**GOAL**
Extract each of the lines below verbatim, leaving the pictures out of your answer.

• • •

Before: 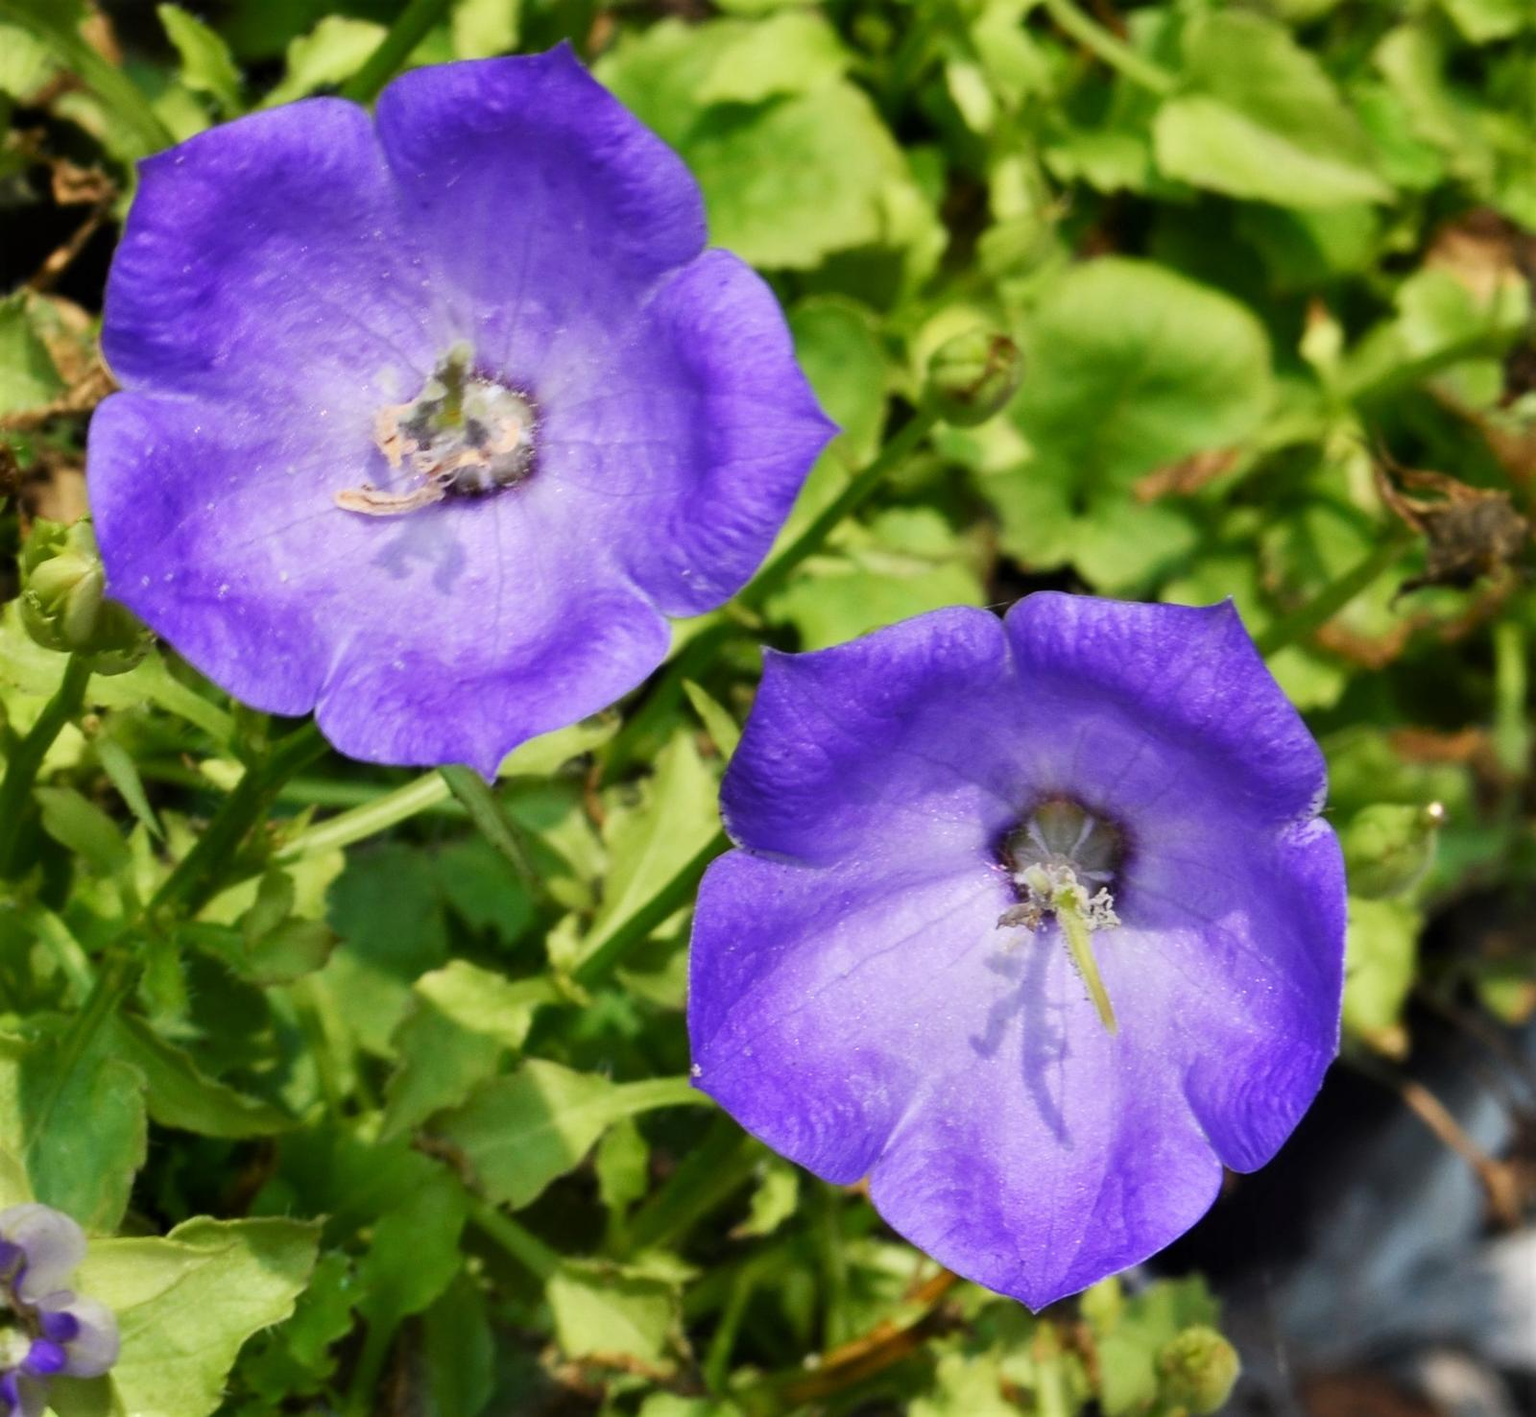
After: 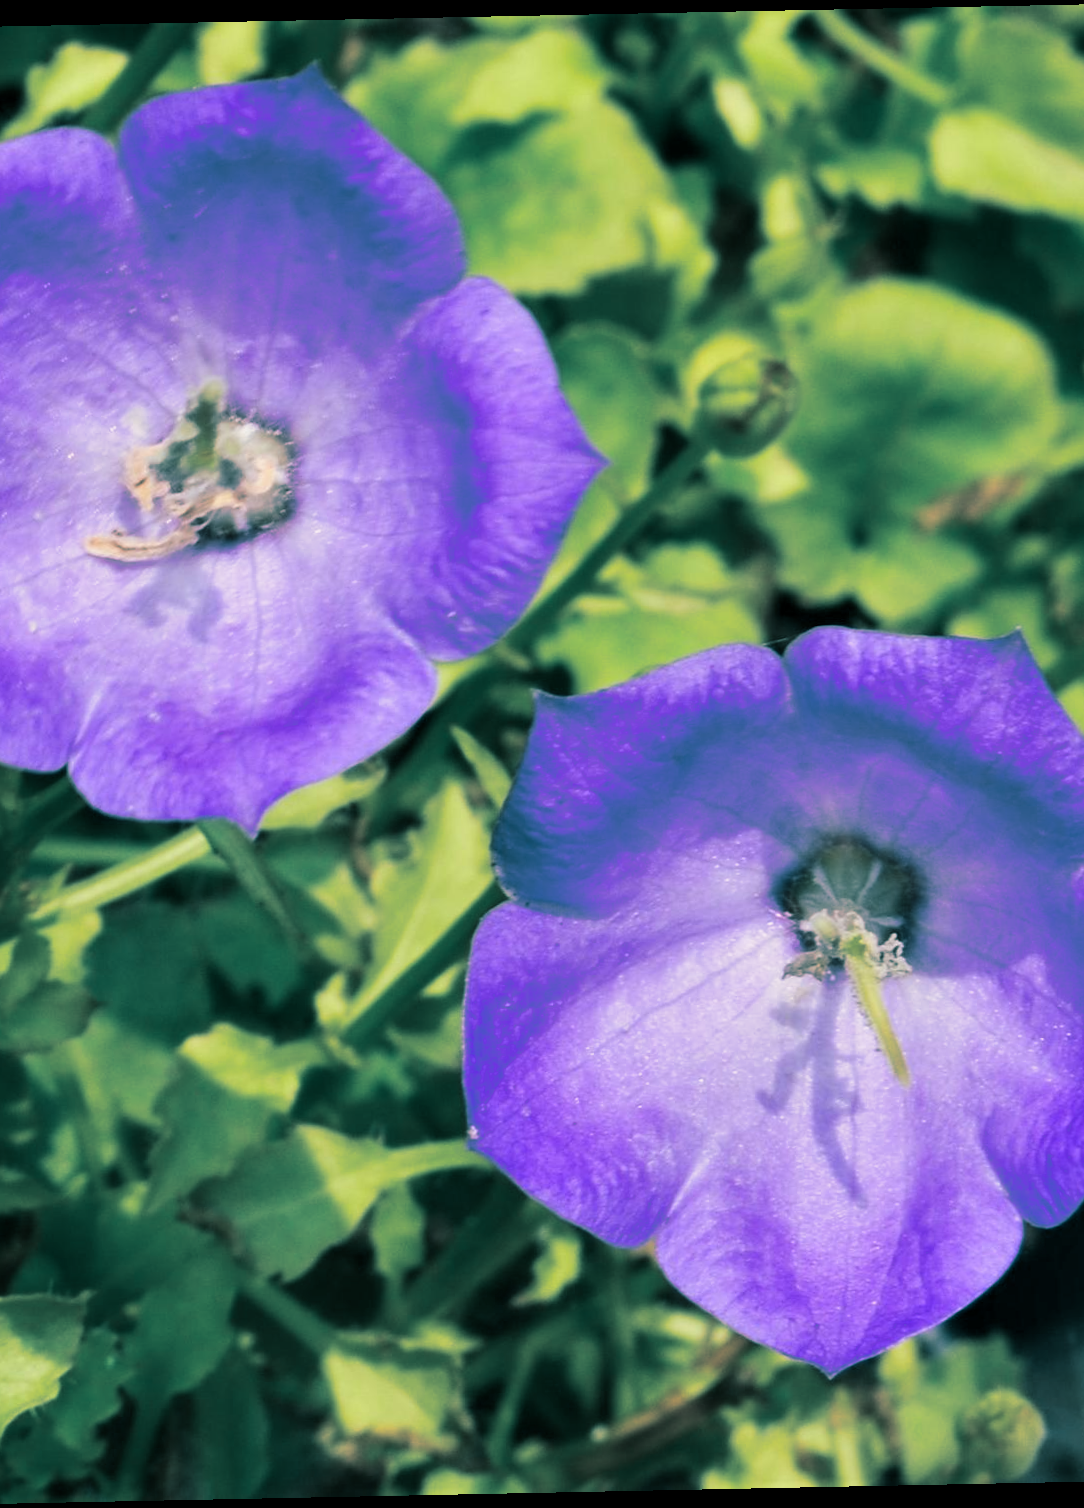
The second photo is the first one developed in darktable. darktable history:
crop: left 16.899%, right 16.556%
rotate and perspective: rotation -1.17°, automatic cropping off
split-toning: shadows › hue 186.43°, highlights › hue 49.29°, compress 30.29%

• • •

**SOLUTION FOR THIS PROBLEM**
Before: 
After: 
The second photo is the first one developed in darktable. darktable history:
crop: left 16.899%, right 16.556%
rotate and perspective: rotation -1.17°, automatic cropping off
split-toning: shadows › hue 186.43°, highlights › hue 49.29°, compress 30.29%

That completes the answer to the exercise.